## WHAT IS EXPECTED
Only lines holding "with" are needed; copy each of them from the data below.
[Start of section]
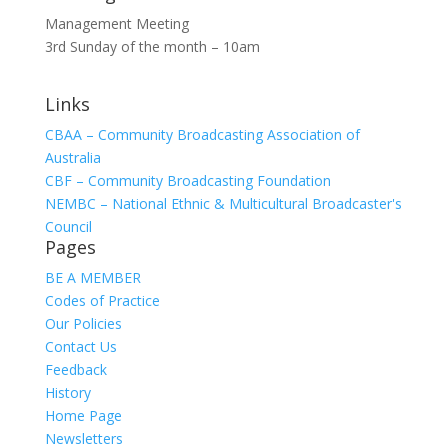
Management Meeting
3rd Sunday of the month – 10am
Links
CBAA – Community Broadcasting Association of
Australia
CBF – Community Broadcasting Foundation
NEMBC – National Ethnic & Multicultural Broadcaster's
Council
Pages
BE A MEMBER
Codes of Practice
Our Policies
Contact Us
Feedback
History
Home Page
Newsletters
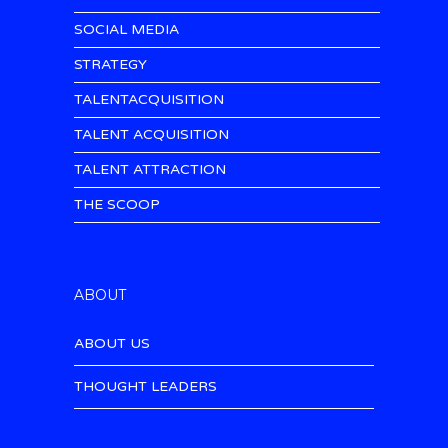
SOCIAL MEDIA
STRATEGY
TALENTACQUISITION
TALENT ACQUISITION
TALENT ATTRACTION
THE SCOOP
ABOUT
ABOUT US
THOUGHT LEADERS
[End of section]
[Start of section]
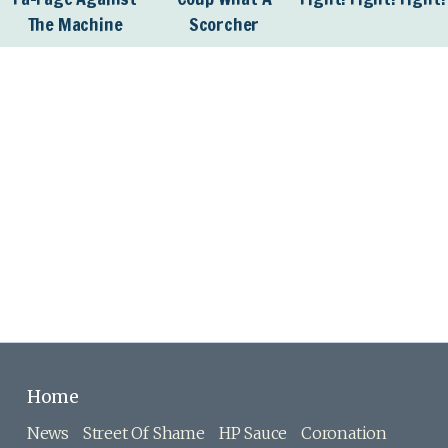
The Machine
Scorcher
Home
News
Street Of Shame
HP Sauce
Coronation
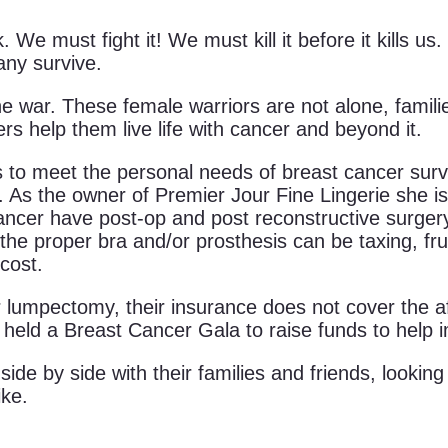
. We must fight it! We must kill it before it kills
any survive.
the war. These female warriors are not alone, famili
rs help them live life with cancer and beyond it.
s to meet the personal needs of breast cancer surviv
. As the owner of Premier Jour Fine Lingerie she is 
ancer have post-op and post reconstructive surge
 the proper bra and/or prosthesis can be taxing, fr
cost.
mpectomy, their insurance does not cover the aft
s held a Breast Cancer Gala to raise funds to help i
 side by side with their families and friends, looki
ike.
[End of section]
[Start of section]
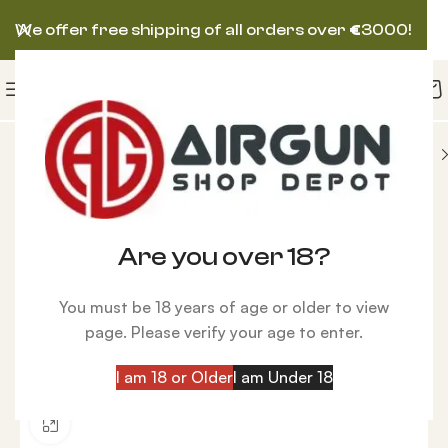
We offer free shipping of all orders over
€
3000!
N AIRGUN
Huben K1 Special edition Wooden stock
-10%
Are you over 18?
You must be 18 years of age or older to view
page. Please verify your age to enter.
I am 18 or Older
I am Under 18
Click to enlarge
[End of section]
## RESPONSE AREA
rs help them live life with cancer and beyond it.
 side by side with their families and friends, looki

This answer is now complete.